Marplesoft
Marplesoft

Reputation: 6240

Unexpected parser rule matching order

With the following (subset of a) grammer for a scripting language:

expr
    ...
    | 'regex(' str=expr ',' re=expr ')'  #regexExpr
    ...

an expression like regex('s', 're') parses to the following tree which makes sense:

regexExpr
   'regex('
   expr: stringLiteral ('s')
   ','
   expr: stringLiteral ('re')
   ')'

I'm now trying to add an option third argument to my regex function, so I've used this modified rule:

'regex(' str=expr ',' re=expr (',' n=expr )? ')'

This causes regex('s', 're', 1) to be parsed in a way that's unexpected to me:

regexExpr
   'regex('
   expr:listExpression
      expr: stringLiteral ('s') 
      ','
      expr: stringLiteral ('re')
   ','
   expr: integerLiteral(1)
   ')'

where listExpression is another rule defined below regexExpr:

expr
    ...
    | 'regex(' str=expr ',' re=expr (',' n=expr)? ')' #regexExpr
    ...
    | left=expr ',' right=expr                        #listExpr
    ... 

I think this listExpr could have been defined better (by defining surrounding tokens), but I've got compatibility concerns with changing it now.

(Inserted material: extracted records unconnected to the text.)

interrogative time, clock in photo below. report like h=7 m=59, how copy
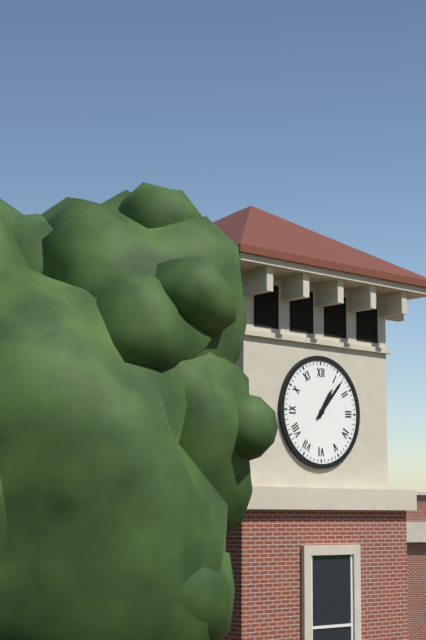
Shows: h=1 m=7
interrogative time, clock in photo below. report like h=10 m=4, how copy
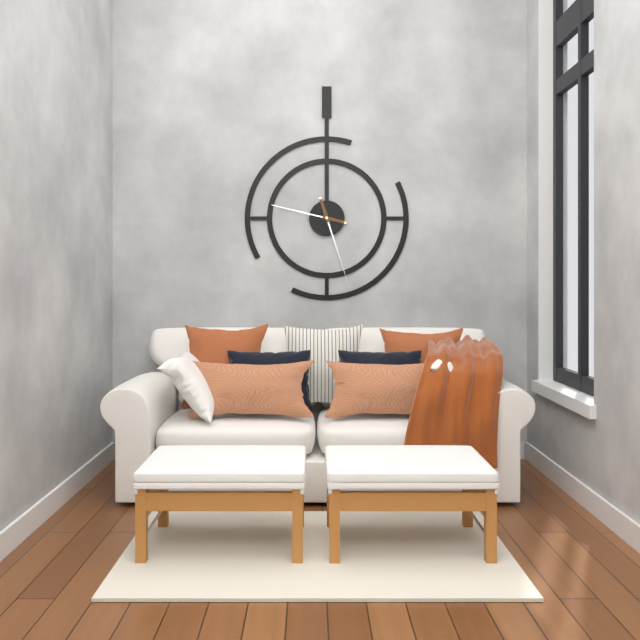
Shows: h=9 m=27
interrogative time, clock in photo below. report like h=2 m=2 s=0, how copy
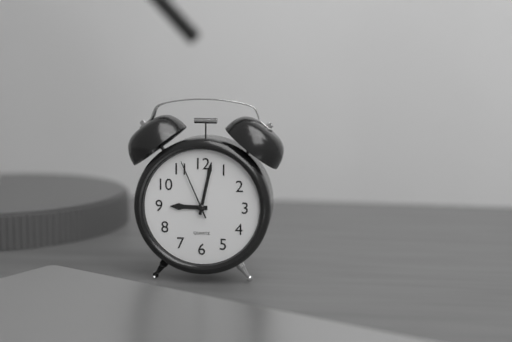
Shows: h=9 m=2 s=56
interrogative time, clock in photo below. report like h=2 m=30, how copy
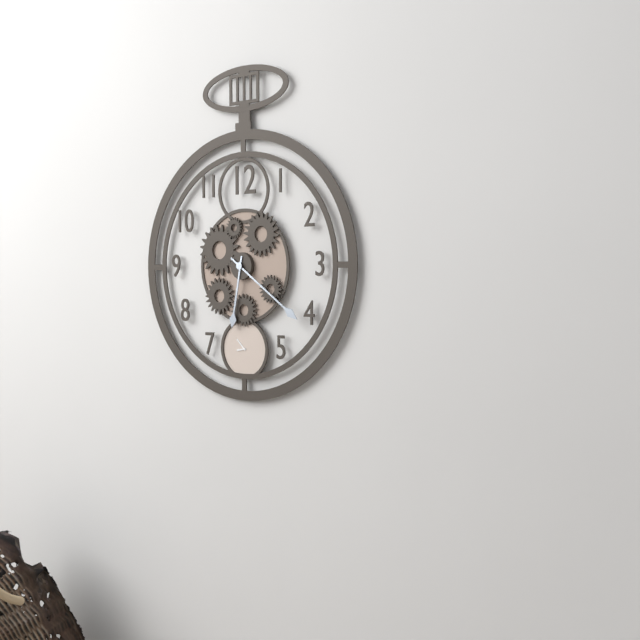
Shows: h=6 m=21
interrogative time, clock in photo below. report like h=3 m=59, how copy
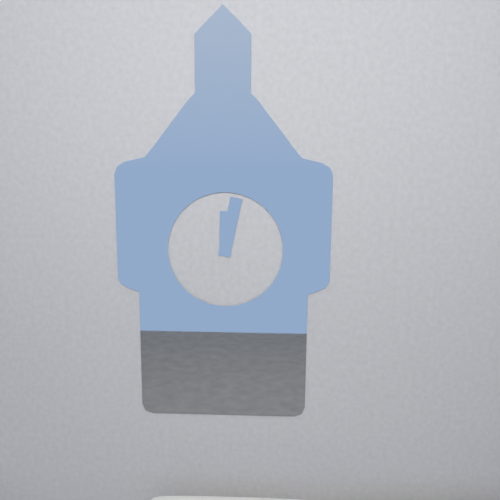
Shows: h=12 m=2
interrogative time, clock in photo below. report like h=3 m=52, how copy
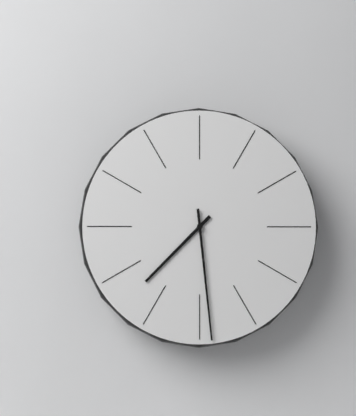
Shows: h=7 m=29
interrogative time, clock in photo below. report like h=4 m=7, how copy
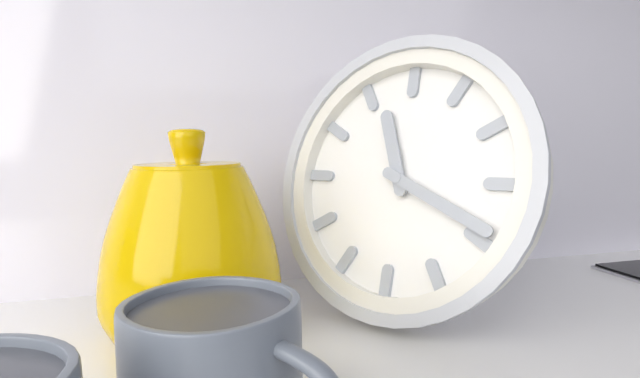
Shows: h=11 m=19
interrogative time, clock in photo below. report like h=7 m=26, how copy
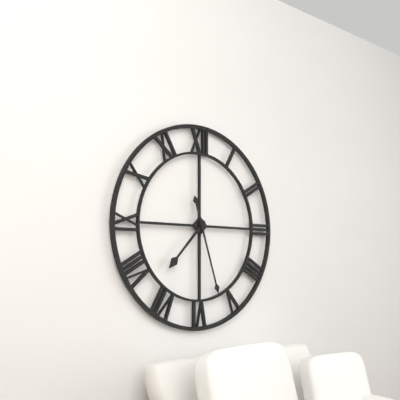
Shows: h=7 m=27
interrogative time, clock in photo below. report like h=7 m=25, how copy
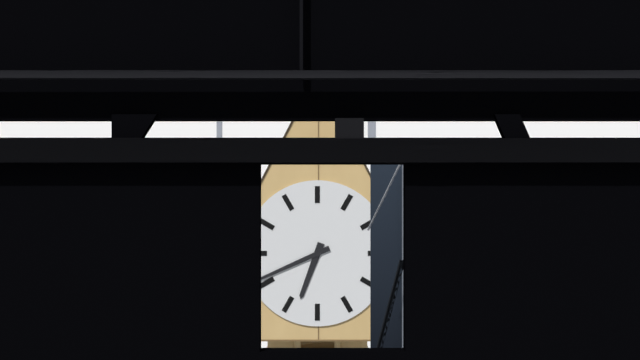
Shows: h=6 m=41
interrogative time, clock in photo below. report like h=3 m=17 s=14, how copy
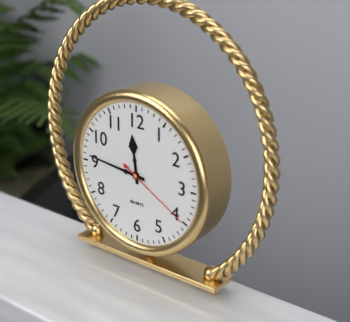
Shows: h=11 m=46 s=20
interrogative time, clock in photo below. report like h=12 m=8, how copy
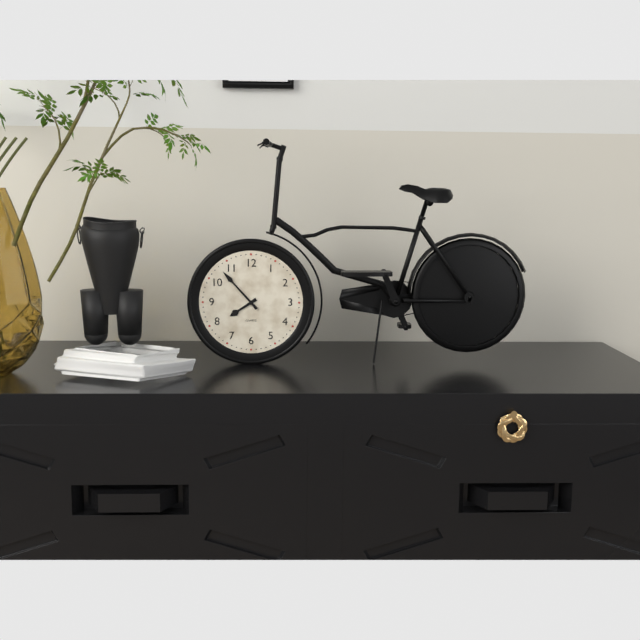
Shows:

I don't understand the parser rule matching precedence here. Is there a way I can add the optional third arg to regex() without causing the first two args to be parsed as a listExpr?

Upvotes: 1

Views: 32

Answers (1)

Bart Kiers
Bart Kiers

Reputation: 170158

Try defining them in two separate alternatives and with the same label #regexExpr:

expr
 : 'regex' '(' str=expr ',' re=expr ',' n=expr ')' #regexExpr
 | 'regex' '(' str=expr ',' re=expr ')'            #regexExpr
 | left=expr ',' right=expr                        #listExpr
 | ...
 ;

Upvotes: 1

Related Questions